Dolayısıyla başvurucu, söz konusu karar ile ortaya çıkan menfaatlerden
yararlanmayı tercih etmiştir (Adnan Erkuş/Türkiye, B. No: 61196/11, 4/12/2012,
§ 22).
26. Başvurucunun, temel haklarının ihlal edildiğine dair iddiası
-somut başvurunun özelliği de nazara alındığında- istinaf/temyiz incelemesinde
de ileri sürülebilecek iddialardandır. Başvurucunun talebi üzerine hükmün
açıklanmasının geri bırakılması kararı verildiği ve istinaf/temyiz yoluna
başvurmayı mümkün kılan bir karar verilmesinin tercih edilmediği
anlaşılmaktadır.
27. Açıklanan nedenlerle başvurunun bu kısmının açıkça
dayanaktan yoksun olması nedeniyle kabul edilemez olduğuna karar verilmesi
gerekir.
C. 6216 Sayılı Kanun'un
50. Maddesi Yönünden
28. 30/3/2011 tarihli ve 6216 sayılı Anayasa Mahkemesinin
Kuruluşu ve Yargılama Usulleri Hakkında Kanun’un 50. maddesinin (1) numaralı
fıkrasının ilgili kısmı şöyledir:
“Esas inceleme sonunda, başvurucunun hakkının
ihlal edildiğine ya da edilmediğine karar verilir. İhlal kararı verilmesi
hâlinde ihlalin ve sonuçlarının ortadan kaldırılması için yapılması gerekenlere
hükmedilir. …”
29. Başvurucu, manevi tazminat talebinde bulunmuştur.

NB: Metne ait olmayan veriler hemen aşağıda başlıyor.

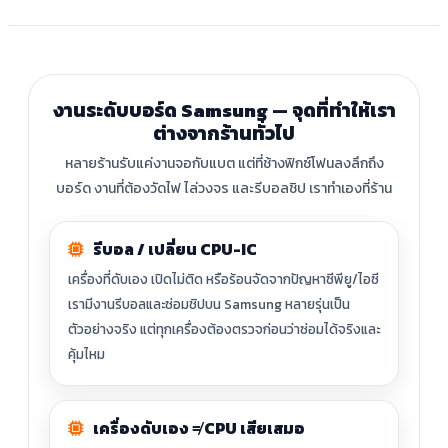
งานระดับบอร์ด Samsung — จุดที่ทำให้เรา
ต่างจากร้านทั่วไป
หลายร้านรับแค่งานจอกับแบต แต่ที่ช้างฟิกซ์โฟนลงลึกถึง
บอร์ด งานที่ต้องวัดไฟ ไล่วงจร และรีบอลชิป เราทำเองที่ร้าน
รีบอล / เปลี่ยน CPU-IC
เครื่องที่ดับเอง เปิดไม่ติด หรือร้อนจัดจากปัญหาซีพียู/ไอซี
เรามีงานรีบอลและซ่อมชิปบน Samsung หลายรุ่นเป็น
ตัวอย่างจริง แต่ทุกเครื่องต้องตรวจก่อนว่าซ่อมได้จริงและ
คุ้มไหม
เครื่องดับเอง ≠ CPU เสียเสมอ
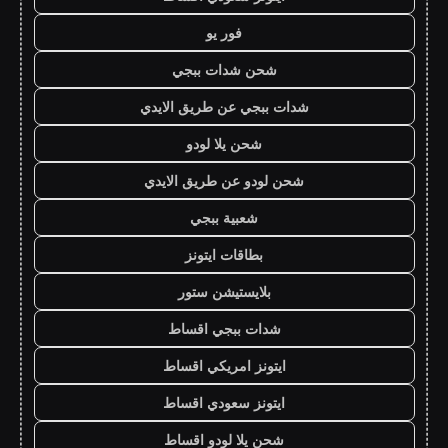
فور يو
شحن شدات ببجي
شدات ببجي عن طريق الايدي
شحن يلا لودو
شحن لودو عن طريق الايدي
شعبية ببجي
بطاقات ايتونز
بلايستيشن ستور
شدات ببجي اقساط
ايتونز امريكي اقساط
ايتونز سعودي اقساط
شحن يلا لودو اقساط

30. Somut olayda makul sürede yargılanma hakkının ihlal edildiği
sonucuna varılmıştır.
31. İhlal tespitiyle giderilemeyecek olan manevi zararları
karşılığında başvurucuya net 6.000 TL manevi tazminat ödenmesine karar
verilmesi gerekir.
32. Dosyadaki belgelerden tespit edilen 206,10 TL harç ve 1.800
TL vekâlet ücretinden oluşan toplam 2.006,10 TL yargılama giderinin başvurucuya
ödenmesine karar verilmesi gerekir.
V. HÜKÜM
Açıklanan gerekçelerle;
A. Başvurucunun kamuya açık belgelerde kimliğinin gizli
tutulması talebinin KABULÜNE,
B. 1. Makul sürede yargılanma hakkının ihlal edildiğine ilişkin
iddianın KABUL EDİLEBİLİR OLDUĞUNA,
2. Diğer ihlal iddialarının açıkça
dayanaktan yoksun olması nedeniyle KABUL EDİLEMEZ OLDUĞUNA,
C. Anayasa’nın 36. maddesinde güvence altına alınan makul sürede
yargılanma hakkının İHLAL EDİLDİĞİNE,
D. Başvurucuya net 6.000 TL manevi tazminat ÖDENMESİNE,
tazminata ilişkin diğer taleplerin REDDİNE,
E. 206,10 TL harç ve 1.800 TL vekâlet ücretinden oluşan toplam
2.006,10 TL yargılama giderinin BAŞVURUCUYA ÖDENMESİNE,
F. Ödemenin, kararın tebliğini takiben başvurucunun Maliye
Bakanlığına başvuru tarihinden itibaren dört ay içinde yapılmasına, ödemede
gecikme olması hâlinde bu sürenin sona erdiği tarihten ödeme tarihine kadar
geçen süre için yasal FAİZ UYGULANMASINA,
G. Kararın bir örneğinin İzmir 2. Ağır Ceza Mahkemesine
(E.2014/37, K.2014/183) GÖNDERİLMESİNE,
H. Kararın bir örneğinin Adalet Bakanlığına GÖNDERİLMESİNE
6/12/2017 tarihinde OYBİRLİĞİYLE karar verildi.